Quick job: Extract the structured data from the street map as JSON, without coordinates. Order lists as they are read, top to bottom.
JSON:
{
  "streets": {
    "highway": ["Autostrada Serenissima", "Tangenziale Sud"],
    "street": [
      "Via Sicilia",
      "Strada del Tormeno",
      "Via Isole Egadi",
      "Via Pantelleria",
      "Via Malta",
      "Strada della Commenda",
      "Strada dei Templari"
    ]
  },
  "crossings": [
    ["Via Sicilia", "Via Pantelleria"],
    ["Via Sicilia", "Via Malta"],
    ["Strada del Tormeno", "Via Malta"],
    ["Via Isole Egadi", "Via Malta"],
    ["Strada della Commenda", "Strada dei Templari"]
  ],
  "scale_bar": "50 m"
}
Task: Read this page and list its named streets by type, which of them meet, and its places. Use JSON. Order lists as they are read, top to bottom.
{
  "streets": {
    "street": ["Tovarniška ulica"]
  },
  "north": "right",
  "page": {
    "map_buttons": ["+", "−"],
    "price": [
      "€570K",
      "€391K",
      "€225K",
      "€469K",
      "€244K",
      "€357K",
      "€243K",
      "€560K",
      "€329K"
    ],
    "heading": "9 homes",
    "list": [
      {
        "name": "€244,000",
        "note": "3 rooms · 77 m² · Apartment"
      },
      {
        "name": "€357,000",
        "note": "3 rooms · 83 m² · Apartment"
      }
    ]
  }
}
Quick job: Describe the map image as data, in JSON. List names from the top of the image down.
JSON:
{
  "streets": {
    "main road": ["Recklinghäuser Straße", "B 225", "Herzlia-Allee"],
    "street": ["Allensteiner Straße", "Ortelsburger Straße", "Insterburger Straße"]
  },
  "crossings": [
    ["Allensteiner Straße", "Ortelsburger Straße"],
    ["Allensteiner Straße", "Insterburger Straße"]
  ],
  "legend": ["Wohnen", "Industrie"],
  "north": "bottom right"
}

TASK OBJECTIVE
Please output all of the entries without changing a single character.

WRITTEN RESPONSE
Quick job: Extract the structured data from the street map as JSON, without coordinates. Order lists as they are read, top to bottom.
JSON:
{
  "streets": {
    "highway": ["Autostrada Serenissima", "Tangenziale Sud"],
    "street": [
      "Via Sicilia",
      "Strada del Tormeno",
      "Via Isole Egadi",
      "Via Pantelleria",
      "Via Malta",
      "Strada della Commenda",
      "Strada dei Templari"
    ]
  },
  "crossings": [
    ["Via Sicilia", "Via Pantelleria"],
    ["Via Sicilia", "Via Malta"],
    ["Strada del Tormeno", "Via Malta"],
    ["Via Isole Egadi", "Via Malta"],
    ["Strada della Commenda", "Strada dei Templari"]
  ],
  "scale_bar": "50 m"
}
Task: Read this page and list its named streets by type, which of them meet, and its places. Use JSON. Order lists as they are read, top to bottom.
{
  "streets": {
    "street": ["Tovarniška ulica"]
  },
  "north": "right",
  "page": {
    "map_buttons": ["+", "−"],
    "price": [
      "€570K",
      "€391K",
      "€225K",
      "€469K",
      "€244K",
      "€357K",
      "€243K",
      "€560K",
      "€329K"
    ],
    "heading": "9 homes",
    "list": [
      {
        "name": "€244,000",
        "note": "3 rooms · 77 m² · Apartment"
      },
      {
        "name": "€357,000",
        "note": "3 rooms · 83 m² · Apartment"
      }
    ]
  }
}
Quick job: Describe the map image as data, in JSON. List names from the top of the image down.
JSON:
{
  "streets": {
    "main road": ["Recklinghäuser Straße", "B 225", "Herzlia-Allee"],
    "street": ["Allensteiner Straße", "Ortelsburger Straße", "Insterburger Straße"]
  },
  "crossings": [
    ["Allensteiner Straße", "Ortelsburger Straße"],
    ["Allensteiner Straße", "Insterburger Straße"]
  ],
  "legend": ["Wohnen", "Industrie"],
  "north": "bottom right"
}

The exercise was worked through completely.